Highlighting the significance of Obama's visit from China's point of view, Prof Wang Yewei of the School of international relations at the Renmin University told CCTV that Obama became the first US President visiting India for the second time and the visit was also aimed at leaving his diplomatic legacy.
Also from US point of view, India is the key for America's so called Indo-Pacific strategy aimed at containing China besides balancing Beijing's Silk Road push into the Indian Ocean, he said.
"Of course it is American strategy to use India against China. But we understand India also need strategic co-operation with US in defence and security because India has suffered due to separatists and terrorist attacks and need capital investment from the US. We should understand that from India's needs," Wang said.
The visit was also aimed at containing the Chinese and Russian influence in India, he said.
China is India's largest trade partner ranking above US, he said, adding that US needs to balance China's influence in this regard.
"But India is a civilisational state for long time and pursues independent foreign policy. It is not easy for anybody to use it," he said.
Wang said India is also a fast growing economy and its growth rate is shortly expected to surpass China.
Also, India is the key to climate negotiations.
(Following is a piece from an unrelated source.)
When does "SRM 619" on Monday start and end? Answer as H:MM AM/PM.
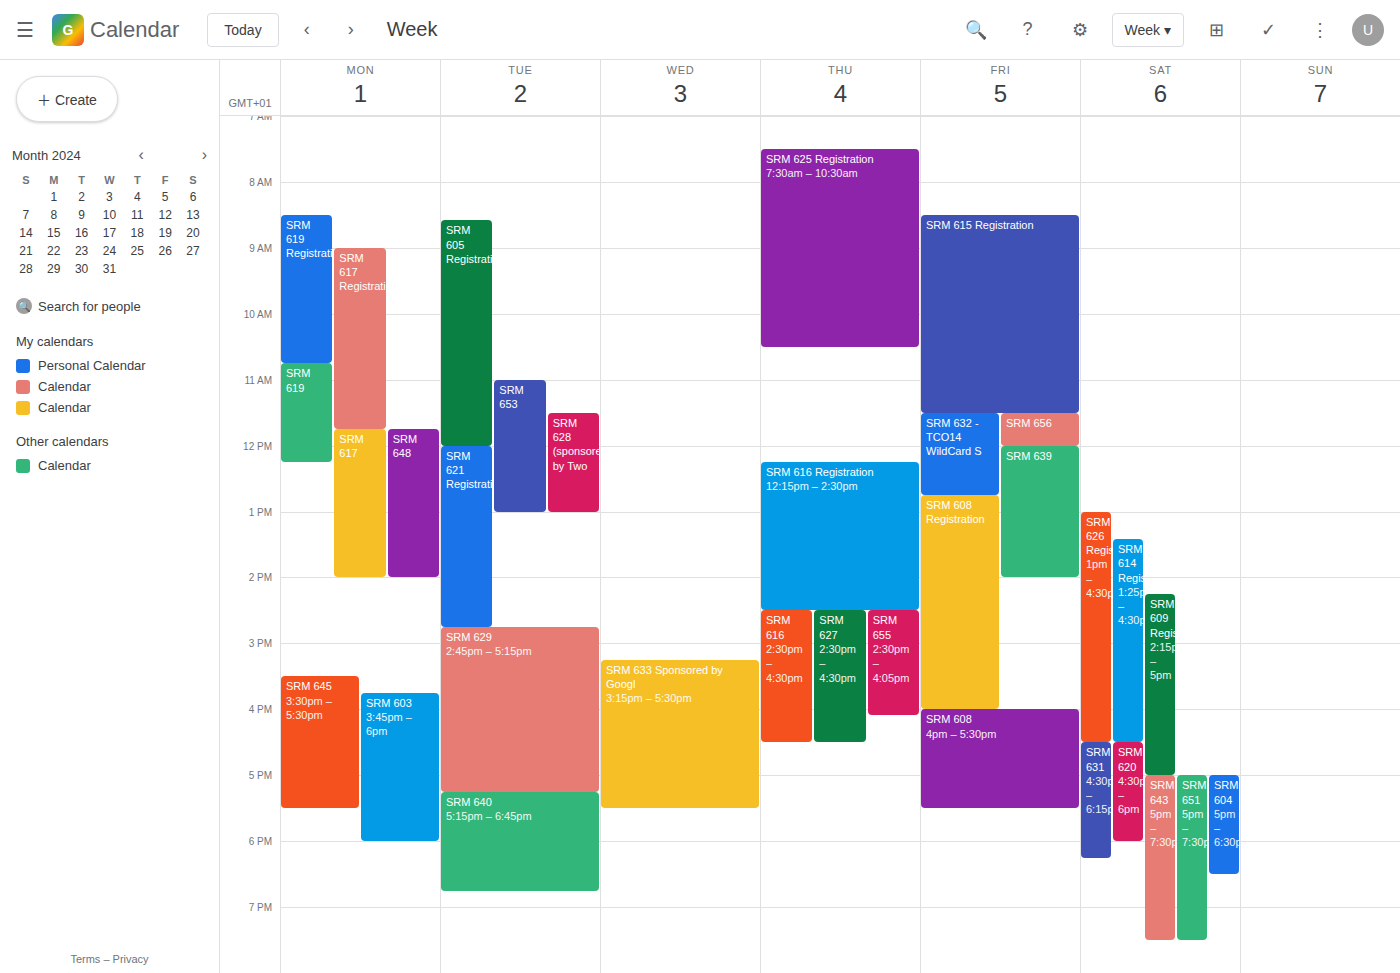
10:45 AM to 12:15 PM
"Obama wants to achieve various diplomatic goals for which he needs India's help," he said.
An article in state-run Global Times earlier this week said a breakthrough in India-US strategic relations is unlikely during Obama's visit due to Indian sensitivities relating to Pakistan and climate issues.
"Even though the India-US bond has grown stronger, the US will never stop considering Pakistan as its ally in the war on terror. So, it won't be a surprise if India responds negatively when US keeps sending military aid to Pakistan.
"As a country that has long maintained non-alignment policy, India has no intention to shift its diplomatic strategy, not now and not in the future. Consequently, any cooperation could be treated as nothing but seeking mutual benefit," it said.